Our 135 has an external large fuel injection pump. I will be checking the timing gears once cover is pulled. It may be that teeth may be missing. Is there any way internally that the pump could be causing the lockup? Both the injector pump and all injectors were rebuilt by a Massey dealer. The other issue is the serious drag that makes rotating the engine difficult. I am hoping by pulling the cover that some light may be shed on this. We are slated for a solid week of heavy rain and shop and barn already have equipment torn apart for repairs. It has been a challenging season this year between orchard mower, bush hog and forklift. Murphys law and all. Our 135 is our only tractor with duallies for our uneven terrain, so it's important we sort it out.

Thank you once again

EW1


----------



## EW1 (Sep 29, 2021)

Hacke said:


> Is this possible?
> 
> There is a damaged tooth on the idler gear and a damaged tooth on one of the other gears. The gear train locks when the damaged teeth coincide, but both damages passes the other, undamaged, teeth. It takes 6 revolutions on the crankshaft gear to make the damaged teeth coincide again.
> 
> ...


Hi thank you for the picture and timing marks. Your scenario makes a lot of sense and holds possible answers. Soon as our week of heavy rains stops, we will pull the cover and see what is what. The drag doesn't make sense but maybe fragments are causing havoc. In reinstalling the cover, I wonder if I can use the crankshaft pulley to center the timing gear cover crank seal to ensure optimum proper clearance equally.
Thank you for your input. Hopefully, we can pull the cover soon.

EW1


----------



## EW1 (Sep 29, 2021)

thepumpguysc said:


> I would look at the bottom of the crank gear.. u might find a bolt or something substantial that fell in thru the oil fill.??
> Or 1 other thing.. on the inj pump drive gear there is a dowel pin that locates the inj pump.. it may have gotten pressed out if the inj pump was put on wrong.. just a thought..

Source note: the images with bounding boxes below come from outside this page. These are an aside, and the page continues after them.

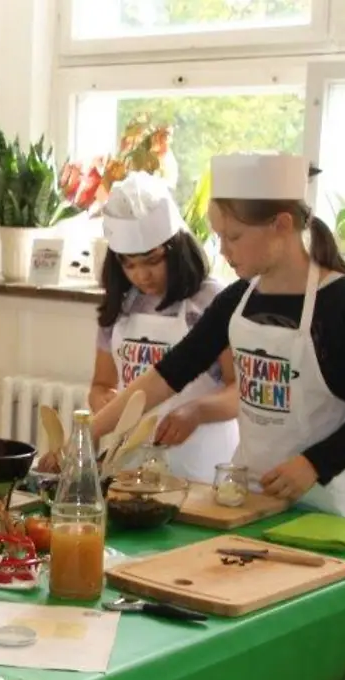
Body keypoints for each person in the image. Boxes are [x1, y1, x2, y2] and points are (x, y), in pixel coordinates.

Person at [91, 153, 345, 680]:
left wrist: (314, 465)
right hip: (251, 495)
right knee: (253, 638)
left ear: (283, 225)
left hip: (326, 503)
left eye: (232, 236)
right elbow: (163, 378)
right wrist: (85, 434)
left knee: (324, 646)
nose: (222, 250)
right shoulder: (240, 301)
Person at [86, 172, 237, 482]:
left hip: (199, 459)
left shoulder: (210, 300)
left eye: (152, 261)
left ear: (176, 248)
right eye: (129, 264)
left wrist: (197, 410)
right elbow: (101, 383)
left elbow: (241, 393)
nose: (142, 275)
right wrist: (103, 401)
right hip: (131, 461)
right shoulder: (120, 305)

Hello, thank you for your reply. This is a very interesting thought. Even though the injection pump and injectors rebuild was done at a Massey dealer, mistakes can happen. Can the dowel hole be seen with the timing cover off or must we remove the injector pump? Also, if I align the timing marks as in the service diagram, do I also have to ensure the tdc position of #1 piston or by aligning these marks, the #1 piston position will look after itself?

Thank you once again.

EW1


----------



## Hacke (Feb 22, 2011)

EW1 said:


> Hi thank you for the picture and timing marks. Your scenario makes a lot of sense and holds possible answers. Soon as our week of heavy rains stops, we will pull the cover and see what is what. The drag doesn't make sense but maybe fragments are causing havoc. In reinstalling the cover, I wonder if I can use the crankshaft pulley to center the timing gear cover crank seal to ensure optimum proper clearance equally.
> Thank you for your input. Hopefully, we can pull the cover soon.
> 
> EW1


I have not been wrenching on Massey Ferguson, the picture I attached to the previous post is from a Fordson Dexta/Super Dexta shop manual. I know that the engines are alike (F3.152, A3.152, AD.152) but there are surely differences between them.

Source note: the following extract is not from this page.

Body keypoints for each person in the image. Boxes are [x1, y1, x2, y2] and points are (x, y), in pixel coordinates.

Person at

I now found a shop manual for MF135. It is printed in 1969, so it may be too old for a 1973 tractor. Anyhow, I attach a piece of it. They have mixed information regarding 3- and 4-cylinders, so read carefully. Perhaps it has some useful information.


----------



## EW1 (Sep 29, 2021)

Thank you for the attachments. I may have mixed up discussions, sorry, my bad. I looked at the attachments and I think they will be useful. I already have to be careful because my 135 is a British tractor with definite differences. We ran into this before.

Thank you once again

EW1


----------



## BigT (Sep 15, 2014)

QUOTE: " There is a damaged tooth on the idler gear and a damaged tooth on one of the other gears. The gear train locks when the damaged teeth coincide, but both damages passes the other, undamaged, teeth. It takes 6 revolutions on the crankshaft gear to make the damaged teeth coincide again."

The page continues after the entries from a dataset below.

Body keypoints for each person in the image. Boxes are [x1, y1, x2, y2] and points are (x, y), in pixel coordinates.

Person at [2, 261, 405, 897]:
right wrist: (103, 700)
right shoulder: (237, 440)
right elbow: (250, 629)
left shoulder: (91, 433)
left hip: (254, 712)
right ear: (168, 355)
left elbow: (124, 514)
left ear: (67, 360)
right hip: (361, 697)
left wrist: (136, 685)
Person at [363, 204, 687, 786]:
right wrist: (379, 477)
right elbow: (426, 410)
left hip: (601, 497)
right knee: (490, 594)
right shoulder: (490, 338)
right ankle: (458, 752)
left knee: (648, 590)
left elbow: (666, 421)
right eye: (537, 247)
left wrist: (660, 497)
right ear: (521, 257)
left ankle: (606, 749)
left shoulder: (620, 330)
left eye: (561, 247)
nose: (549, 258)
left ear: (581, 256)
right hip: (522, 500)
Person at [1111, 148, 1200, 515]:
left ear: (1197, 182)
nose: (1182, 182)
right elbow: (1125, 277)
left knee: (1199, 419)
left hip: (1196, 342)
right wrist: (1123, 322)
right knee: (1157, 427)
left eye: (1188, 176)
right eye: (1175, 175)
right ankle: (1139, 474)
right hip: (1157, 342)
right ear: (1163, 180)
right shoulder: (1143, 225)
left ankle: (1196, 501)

That is exactly what I anticipated. Beyond that, you will have to determine what caused the teeth to break.


----------



## EW1 (Sep 29, 2021)

Thanks,

I am thinking that this is what I will find as soon as I remove the cover. I cannot get to it until this monsoon weather quits. We have heavy equipment apart in the shop as well as in the driveshed barn as well. Everything happening at once. Murphys law. This scenario would certainly explain a lot.

This has been an amazing forum and I am grateful to everyone who has stepped up to help us here. You folks are in a league of your own.

Thank you so much. I will keep you all posted.

EW1


----------